The novel tells the story of George Webber, a fledgling author, who writes a book that makes frequent references to his hometown. The book is a success, but the residents of the town are resentful.
Wolfe took the title from a conversation with the writer Ella Winter, who remarked to Wolfe: “Don’t you know you can’t go home again?” Wolfe asked her for permission to use the phrase as the title of his book.
The phrase has entered American speech to mean that once you have left your town of origin, you cannot return to the narrow confines of your previous way of life.
You cannot feel again how you felt on that swing or up in that tree or sitting in a mound of dandelions. You cannot replicate that feeling because you left that child behind.
And the world is not merely black and white. Gray has entered into your vision. And once that happens, there are question marks about most everything.

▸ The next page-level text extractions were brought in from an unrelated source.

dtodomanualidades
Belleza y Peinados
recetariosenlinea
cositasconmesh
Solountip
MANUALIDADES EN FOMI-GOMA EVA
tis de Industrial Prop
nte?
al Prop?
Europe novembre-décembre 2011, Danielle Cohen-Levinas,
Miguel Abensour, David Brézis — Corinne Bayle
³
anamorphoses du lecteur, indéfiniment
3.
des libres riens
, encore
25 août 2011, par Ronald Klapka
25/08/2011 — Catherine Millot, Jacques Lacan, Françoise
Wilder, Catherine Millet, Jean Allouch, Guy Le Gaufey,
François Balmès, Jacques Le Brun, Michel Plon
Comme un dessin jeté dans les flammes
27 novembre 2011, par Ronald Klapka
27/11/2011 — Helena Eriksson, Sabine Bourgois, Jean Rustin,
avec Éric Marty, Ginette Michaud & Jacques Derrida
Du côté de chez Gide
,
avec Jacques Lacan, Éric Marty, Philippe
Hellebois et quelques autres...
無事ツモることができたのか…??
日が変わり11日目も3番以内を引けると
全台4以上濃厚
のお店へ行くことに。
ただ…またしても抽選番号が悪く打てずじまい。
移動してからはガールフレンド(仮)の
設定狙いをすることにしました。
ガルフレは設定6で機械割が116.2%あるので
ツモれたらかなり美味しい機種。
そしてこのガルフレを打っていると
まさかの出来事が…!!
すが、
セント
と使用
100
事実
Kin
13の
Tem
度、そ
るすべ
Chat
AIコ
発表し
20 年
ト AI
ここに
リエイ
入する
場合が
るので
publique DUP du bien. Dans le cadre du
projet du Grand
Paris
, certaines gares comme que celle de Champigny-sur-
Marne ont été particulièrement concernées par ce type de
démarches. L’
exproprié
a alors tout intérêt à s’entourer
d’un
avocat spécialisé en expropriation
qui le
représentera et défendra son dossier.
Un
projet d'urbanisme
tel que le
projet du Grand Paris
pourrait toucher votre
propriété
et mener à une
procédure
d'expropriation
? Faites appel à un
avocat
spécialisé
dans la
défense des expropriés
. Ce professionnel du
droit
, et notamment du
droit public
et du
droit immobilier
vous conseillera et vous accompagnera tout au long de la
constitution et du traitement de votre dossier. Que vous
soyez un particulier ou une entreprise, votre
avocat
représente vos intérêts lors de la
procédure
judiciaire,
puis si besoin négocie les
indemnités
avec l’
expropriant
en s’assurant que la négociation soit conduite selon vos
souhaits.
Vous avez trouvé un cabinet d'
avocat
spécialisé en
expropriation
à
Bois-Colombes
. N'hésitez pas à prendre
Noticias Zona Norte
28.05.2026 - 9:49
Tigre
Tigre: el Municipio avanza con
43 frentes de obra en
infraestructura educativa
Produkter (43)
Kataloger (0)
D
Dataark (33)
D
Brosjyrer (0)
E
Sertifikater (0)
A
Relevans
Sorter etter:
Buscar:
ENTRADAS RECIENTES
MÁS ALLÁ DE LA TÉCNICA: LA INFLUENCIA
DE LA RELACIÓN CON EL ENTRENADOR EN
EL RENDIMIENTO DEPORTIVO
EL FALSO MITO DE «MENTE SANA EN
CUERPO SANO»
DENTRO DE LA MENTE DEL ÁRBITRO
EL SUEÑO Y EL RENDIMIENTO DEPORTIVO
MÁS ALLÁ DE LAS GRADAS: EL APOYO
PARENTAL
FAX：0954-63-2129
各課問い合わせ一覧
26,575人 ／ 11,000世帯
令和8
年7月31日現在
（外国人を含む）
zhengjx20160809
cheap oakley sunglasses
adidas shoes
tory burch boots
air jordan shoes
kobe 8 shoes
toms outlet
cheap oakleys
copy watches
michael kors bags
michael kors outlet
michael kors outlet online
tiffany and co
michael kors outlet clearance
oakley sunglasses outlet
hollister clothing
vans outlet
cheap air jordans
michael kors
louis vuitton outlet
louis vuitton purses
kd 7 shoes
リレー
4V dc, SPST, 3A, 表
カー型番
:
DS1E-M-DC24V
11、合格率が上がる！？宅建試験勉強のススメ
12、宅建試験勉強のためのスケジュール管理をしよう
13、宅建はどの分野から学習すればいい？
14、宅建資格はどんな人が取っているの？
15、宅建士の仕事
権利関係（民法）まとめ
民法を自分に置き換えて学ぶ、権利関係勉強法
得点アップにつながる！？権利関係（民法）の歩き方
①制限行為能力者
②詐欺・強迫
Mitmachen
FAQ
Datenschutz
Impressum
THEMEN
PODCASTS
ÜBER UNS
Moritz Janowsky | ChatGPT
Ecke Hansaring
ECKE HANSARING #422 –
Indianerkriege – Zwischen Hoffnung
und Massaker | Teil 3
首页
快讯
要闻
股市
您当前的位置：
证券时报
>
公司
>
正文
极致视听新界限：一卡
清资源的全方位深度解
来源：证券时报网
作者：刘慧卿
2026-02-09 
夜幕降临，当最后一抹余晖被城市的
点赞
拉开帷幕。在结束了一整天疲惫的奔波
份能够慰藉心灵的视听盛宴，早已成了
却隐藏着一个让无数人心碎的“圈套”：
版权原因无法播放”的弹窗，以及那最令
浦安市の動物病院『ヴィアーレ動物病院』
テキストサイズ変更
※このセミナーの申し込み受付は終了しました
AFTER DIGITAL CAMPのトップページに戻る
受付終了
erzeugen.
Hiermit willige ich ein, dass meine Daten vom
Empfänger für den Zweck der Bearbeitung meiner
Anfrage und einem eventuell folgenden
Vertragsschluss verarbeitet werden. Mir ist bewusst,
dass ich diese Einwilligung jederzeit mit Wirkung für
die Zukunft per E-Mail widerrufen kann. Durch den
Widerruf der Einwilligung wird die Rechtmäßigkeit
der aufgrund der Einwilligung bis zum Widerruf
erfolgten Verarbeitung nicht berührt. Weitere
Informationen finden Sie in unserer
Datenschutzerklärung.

To be a child means that you see things just as they are. It means that you define everything by how it looked through your eyes at that very moment. And it is stuck in your brain, in just that form, forevermore.
To me, the idea that you can’t go home again means that you will never feel the innocence you once did. It left when you deigned, when somewhat older, to reach down on a whim and pull a dandelion.
Just for the heck of it you blew the remnants into the air. And somehow the magic was gone. A thing of the past.
I can’t recall reaching down to pick a dandelion in my immediate memory. But I will admit, I still sometimes wish upon a star. And keep it to myself.